*TRY IT*
Write out the records exactly, from their first line through the line containing "fois par an, à", both included.
**** PROVIDED RECORDS
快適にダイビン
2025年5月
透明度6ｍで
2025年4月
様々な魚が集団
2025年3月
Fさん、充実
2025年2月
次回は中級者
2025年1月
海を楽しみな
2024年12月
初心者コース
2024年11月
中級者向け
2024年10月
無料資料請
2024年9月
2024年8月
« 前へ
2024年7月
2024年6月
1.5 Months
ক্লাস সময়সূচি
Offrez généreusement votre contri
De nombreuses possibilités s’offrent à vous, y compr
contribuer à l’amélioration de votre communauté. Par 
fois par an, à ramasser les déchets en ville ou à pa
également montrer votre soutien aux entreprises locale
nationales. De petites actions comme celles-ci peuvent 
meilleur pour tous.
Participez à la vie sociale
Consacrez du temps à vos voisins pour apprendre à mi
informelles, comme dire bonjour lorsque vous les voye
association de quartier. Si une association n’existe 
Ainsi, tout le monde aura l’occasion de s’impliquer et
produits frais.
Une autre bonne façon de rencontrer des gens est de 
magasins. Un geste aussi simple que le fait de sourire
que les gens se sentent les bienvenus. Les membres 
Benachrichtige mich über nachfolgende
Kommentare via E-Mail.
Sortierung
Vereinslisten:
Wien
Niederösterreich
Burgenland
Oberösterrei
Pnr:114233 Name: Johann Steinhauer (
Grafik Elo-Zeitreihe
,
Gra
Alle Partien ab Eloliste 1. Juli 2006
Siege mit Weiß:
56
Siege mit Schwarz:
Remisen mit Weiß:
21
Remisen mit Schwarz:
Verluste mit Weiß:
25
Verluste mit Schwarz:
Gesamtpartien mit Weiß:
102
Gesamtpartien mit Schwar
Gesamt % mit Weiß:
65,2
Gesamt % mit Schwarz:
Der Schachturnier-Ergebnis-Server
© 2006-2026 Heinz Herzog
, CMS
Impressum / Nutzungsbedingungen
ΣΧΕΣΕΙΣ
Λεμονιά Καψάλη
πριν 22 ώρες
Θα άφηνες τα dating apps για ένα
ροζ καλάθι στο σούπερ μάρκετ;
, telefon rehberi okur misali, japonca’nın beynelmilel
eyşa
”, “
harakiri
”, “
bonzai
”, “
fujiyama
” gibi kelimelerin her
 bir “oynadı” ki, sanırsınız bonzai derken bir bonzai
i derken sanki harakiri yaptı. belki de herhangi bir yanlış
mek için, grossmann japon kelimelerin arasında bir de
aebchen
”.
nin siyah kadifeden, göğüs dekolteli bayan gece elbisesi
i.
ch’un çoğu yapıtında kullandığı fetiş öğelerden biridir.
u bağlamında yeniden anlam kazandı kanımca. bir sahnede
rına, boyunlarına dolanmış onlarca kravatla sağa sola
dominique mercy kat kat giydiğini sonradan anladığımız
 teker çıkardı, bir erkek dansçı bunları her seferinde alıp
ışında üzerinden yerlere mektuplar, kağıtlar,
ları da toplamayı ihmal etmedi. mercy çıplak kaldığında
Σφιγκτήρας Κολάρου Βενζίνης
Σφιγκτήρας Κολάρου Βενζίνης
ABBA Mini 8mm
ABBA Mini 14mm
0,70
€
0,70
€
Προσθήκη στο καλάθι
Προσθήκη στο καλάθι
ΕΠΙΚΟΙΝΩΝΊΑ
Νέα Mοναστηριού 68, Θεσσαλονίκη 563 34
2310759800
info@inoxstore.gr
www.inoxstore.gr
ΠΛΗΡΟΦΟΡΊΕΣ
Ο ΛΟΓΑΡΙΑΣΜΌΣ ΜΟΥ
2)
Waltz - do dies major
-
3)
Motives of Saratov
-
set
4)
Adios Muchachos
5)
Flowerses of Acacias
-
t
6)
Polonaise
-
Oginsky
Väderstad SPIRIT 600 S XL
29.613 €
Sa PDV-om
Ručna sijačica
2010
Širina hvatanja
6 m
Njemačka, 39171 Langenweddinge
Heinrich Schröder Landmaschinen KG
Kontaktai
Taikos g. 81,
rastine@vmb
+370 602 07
********
*TASK RESPONSE*
快適にダイビン
2025年5月
透明度6ｍで
2025年4月
様々な魚が集団
2025年3月
Fさん、充実
2025年2月
次回は中級者
2025年1月
海を楽しみな
2024年12月
初心者コース
2024年11月
中級者向け
2024年10月
無料資料請
2024年9月
2024年8月
« 前へ
2024年7月
2024年6月
1.5 Months
ক্লাস সময়সূচি
Offrez généreusement votre contri
De nombreuses possibilités s’offrent à vous, y compr
contribuer à l’amélioration de votre communauté. Par 
fois par an, à ramasser les déchets en ville ou à pa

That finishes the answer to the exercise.